:: Teks Sumber
JAKARTA, HUMAS MKRI – Para Pemohon Perkara Nomor 151/PUU-XXII/2024 memperbaiki permohonan pengujian konstitusionalitas Pasal 53 ayat (1) Undang-Undang Nomor 27 Tahun 2022 tentang Pelindungan Data Pribadi (UU PDP). Dalam perbaikan permohonannya, Eric Cihanes (Pemohon I) dan Garin Arian Reswara (Pemohon II) menguraikan komparasi mengenai pengaturan kewajiban penunjukan Pejabat/Petugas Perlindungan Data Pribadi (PPDP) atau dikenal dengan Mandatory Appointment of Data Protection Officer (DPO) di beberapa negara serta perbandingan ke negara-negara Uni Eropa yang tunduk pada regulasi terkait General Data Protection Regulation (GDPR).
“Baik dari perbandingan negara ataupun ke instrumen GDPR opsinya hanya dua, jika tidak menggunakan kata or maka dia mewajibkan seluruh pengendali data untuk melakukan penunjukan PPDP sehingga scope-nya lebih jelas,” ujar Eric dalam sidang perbaikan permohonan pada Selasa (12/11/2024) di Ruang Sidang MK, Jakarta.
Negara-negara yang dimaksud antara lain Singapura, Thailand, Malaysia, dan Korea. Dari keempat negara itu, hanya Thailand yang merumuskan aturan dengan menggunakan kata “or” sehingga kriteria syarat penunjukan PPDP di PDP Act Thailand dirumuskan secara alternatif. Sedangkan, Singapura, Malaysia, dan Korea mewajibkan setiap pengendali data menunjuk PPDP-nya untuk memastikan kepatuhan terhadap peraturan PDP.
Sementara itu, kata Para Pemohon, sejak diundangkan pada 2016, GDPR telah menjadi gold standart dalam pengaturan PDP di banyak negara selain negara anggota Uni Eropa, termasuk Indonesia. Hal ini dapat dilihat bahwa banyak pasal di dalam UU PDP milik Indonesia yang memiliki tingkat kemiripan dengan GDPR, termasuk Pasal 53 ayat (1) UU PDP yang sedang diuji konstitusionalitasnya dalam permohonan a quo.
Namun, pengaturan mengenai kewajiban untuk melakukan penunjukan DPO/PPDP dalam GDPR diatur menggunakan kata “or” yang artinya “atau” sehingga kriteria syarat penunjukan DPO/PPDP GDPR juga dirumuskan secara alternatif. Sedangkan, menurut para Pemohon, kriteria syarat Pasal 53 ayat (1) UU PDP dapat dipenuhi secara alternatif maupun kumulatif.
::::
**Tugas A**
Salin ulang baris-baris daftar di bawah tanpa mengubah apa pun, mulai dari baris yang memuat "Slovensko – 🇩🇪" sampai dengan baris yang memuat "3:30 PM -- halfway". Kedua baris itu ikut disalin.
:: Kumpulan Data
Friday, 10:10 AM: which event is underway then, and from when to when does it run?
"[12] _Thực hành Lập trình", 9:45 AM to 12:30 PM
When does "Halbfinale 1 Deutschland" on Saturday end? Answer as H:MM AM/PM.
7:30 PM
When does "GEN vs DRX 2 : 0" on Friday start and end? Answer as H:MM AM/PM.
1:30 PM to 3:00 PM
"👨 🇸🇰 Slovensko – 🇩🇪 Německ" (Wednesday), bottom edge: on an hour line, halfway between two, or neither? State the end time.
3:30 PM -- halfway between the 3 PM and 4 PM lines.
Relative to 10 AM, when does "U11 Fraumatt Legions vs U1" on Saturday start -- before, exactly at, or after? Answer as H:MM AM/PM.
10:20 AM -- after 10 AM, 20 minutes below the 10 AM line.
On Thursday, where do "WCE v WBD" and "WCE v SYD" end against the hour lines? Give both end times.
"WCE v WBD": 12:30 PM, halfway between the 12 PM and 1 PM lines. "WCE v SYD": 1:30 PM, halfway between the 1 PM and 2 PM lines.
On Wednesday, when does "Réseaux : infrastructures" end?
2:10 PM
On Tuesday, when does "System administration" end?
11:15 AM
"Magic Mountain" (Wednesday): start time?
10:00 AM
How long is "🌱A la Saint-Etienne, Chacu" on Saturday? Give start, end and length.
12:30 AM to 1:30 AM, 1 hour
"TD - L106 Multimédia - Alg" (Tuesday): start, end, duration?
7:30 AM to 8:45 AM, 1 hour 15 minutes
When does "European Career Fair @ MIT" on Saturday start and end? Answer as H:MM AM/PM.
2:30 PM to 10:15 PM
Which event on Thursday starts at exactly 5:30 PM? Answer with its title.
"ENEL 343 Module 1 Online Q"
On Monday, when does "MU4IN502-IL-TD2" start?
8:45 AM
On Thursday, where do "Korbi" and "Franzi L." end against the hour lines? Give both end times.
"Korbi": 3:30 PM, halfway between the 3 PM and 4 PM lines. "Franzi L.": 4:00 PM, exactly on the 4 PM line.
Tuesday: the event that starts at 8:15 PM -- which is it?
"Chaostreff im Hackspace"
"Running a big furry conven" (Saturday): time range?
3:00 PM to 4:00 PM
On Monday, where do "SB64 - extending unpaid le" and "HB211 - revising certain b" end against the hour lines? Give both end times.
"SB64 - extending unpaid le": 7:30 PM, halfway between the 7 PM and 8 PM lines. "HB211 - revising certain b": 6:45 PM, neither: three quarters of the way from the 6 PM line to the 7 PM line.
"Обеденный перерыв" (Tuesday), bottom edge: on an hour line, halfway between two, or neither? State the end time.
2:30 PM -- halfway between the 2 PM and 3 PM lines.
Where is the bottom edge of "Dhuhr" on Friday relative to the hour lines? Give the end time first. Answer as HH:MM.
::::
**Tugas B**
Dalam teks tentang pengujian UU PDP, negara mana saja yang disebut para Pemohon sebagai perbandingan pengaturan kewajiban penunjukan PPDP? Sebutkan semuanya.

**Jawaban Akhir A**
"👨 🇸🇰 Slovensko – 🇩🇪 Německ" (Wednesday), bottom edge: on an hour line, halfway between two, or neither? State the end time.
3:30 PM -- halfway between the 3 PM and 4 PM lines.

**Jawaban Akhir B**
Singapura, Thailand, Malaysia, dan Korea.